>> Begin Given text
Click the star to add/remove an item to/from your individual schedule.
You need to be logged in to avail of this functionality.

Accepted Paper:

Induction and the Task of Helping Teachers Negotiate Their Place in the Culture of a School  
Jenelle Reeves (University of Nebraska-Lincoln)

Paper short abstract:

With new teachers often leaving the profession before finding success with it, more attention to teacher induction—to the cultural task of welcoming new teachers to schools and helping them succeed at and find affirmation from it—is merited. I examine the design logic for induction in a US project.
>> End Given text
>> Begin Extracted material
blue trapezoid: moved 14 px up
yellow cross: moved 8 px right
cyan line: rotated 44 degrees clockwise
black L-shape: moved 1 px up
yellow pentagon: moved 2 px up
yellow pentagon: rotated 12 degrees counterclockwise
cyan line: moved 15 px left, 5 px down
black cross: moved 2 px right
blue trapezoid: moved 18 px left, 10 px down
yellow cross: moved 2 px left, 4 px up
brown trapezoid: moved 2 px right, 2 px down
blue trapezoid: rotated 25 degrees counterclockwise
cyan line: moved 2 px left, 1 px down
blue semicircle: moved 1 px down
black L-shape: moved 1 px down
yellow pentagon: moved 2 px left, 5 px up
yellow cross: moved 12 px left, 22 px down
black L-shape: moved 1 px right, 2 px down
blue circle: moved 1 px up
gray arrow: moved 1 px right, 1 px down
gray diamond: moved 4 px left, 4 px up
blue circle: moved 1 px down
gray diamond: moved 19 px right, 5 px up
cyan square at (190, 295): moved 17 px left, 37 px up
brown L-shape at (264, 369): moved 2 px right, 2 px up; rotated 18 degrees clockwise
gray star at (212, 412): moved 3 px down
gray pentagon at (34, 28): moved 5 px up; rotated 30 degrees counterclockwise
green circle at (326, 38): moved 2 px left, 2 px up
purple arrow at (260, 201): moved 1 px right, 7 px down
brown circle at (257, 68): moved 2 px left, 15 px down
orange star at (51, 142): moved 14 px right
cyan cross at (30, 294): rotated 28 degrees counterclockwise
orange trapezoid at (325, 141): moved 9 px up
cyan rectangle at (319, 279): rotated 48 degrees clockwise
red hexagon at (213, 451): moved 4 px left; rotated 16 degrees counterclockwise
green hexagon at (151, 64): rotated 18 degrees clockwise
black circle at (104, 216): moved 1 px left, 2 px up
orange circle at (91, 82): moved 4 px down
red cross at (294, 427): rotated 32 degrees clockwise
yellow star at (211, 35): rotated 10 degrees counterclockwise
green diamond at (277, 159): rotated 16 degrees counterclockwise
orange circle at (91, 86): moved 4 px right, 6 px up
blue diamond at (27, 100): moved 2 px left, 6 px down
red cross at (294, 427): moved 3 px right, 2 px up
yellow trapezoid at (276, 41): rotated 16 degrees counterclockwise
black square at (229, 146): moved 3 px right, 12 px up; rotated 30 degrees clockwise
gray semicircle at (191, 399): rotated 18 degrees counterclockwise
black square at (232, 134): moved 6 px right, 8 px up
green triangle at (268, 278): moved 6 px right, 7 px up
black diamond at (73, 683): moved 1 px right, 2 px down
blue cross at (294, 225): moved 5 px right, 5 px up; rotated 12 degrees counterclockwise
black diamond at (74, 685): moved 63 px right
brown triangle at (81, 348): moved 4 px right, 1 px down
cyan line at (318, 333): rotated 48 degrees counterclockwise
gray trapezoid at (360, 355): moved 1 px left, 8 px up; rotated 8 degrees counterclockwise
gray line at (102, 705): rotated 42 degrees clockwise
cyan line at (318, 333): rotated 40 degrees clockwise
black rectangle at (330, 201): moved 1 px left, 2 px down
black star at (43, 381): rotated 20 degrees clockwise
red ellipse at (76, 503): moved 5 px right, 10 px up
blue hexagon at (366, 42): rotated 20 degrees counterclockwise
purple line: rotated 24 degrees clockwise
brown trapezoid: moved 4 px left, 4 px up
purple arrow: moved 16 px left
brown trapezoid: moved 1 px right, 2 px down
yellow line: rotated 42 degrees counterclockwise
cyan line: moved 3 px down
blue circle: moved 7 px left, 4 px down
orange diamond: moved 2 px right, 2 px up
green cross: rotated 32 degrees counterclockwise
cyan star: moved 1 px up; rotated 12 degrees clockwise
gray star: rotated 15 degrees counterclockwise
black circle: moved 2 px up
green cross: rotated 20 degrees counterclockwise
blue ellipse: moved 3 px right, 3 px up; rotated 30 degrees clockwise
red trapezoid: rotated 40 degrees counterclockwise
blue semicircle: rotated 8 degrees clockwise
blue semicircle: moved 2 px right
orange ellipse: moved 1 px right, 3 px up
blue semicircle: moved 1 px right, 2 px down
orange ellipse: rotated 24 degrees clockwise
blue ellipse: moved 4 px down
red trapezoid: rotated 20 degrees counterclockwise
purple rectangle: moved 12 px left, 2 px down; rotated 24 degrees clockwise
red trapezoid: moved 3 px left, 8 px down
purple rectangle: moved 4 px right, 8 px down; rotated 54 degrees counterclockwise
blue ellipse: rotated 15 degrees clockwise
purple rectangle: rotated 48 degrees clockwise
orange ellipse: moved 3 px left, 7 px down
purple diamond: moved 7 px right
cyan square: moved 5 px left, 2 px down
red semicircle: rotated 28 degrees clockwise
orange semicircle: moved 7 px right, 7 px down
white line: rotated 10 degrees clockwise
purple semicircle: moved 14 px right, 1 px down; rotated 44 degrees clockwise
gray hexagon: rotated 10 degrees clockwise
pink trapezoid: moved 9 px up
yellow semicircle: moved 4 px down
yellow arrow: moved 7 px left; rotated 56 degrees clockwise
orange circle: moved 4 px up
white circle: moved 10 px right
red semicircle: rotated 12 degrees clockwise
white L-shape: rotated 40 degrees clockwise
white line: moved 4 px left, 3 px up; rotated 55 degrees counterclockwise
>> End Extracted material
Directions:
A - In the paper abstract on teacher induction, which university is Jenelle Reeves listed with?
B - Using the paper abstract on teacher induction, explain why more attention to teacher induction is called for.
C - From the paper abstract on teacher induction, set down word for word the passage starting at "Induction and the" and ending at "a US project.".
The records play no part in this work.

Answers below:
A - The University of Nebraska-Lincoln.

B - New teachers often leave the profession before they find success in it. For that reason, the abstract says that more attention to induction is merited. Induction is the cultural task of welcoming new teachers to schools and helping them succeed at the work and find affirmation from it.

C -
Induction and the Task of Helping Teachers Negotiate Their Place in the Culture of a School  
Jenelle Reeves (University of Nebraska-Lincoln)

Paper short abstract:

With new teachers often leaving the profession before finding success with it, more attention to teacher induction—to the cultural task of welcoming new teachers to schools and helping them succeed at and find affirmation from it—is merited. I examine the design logic for induction in a US project.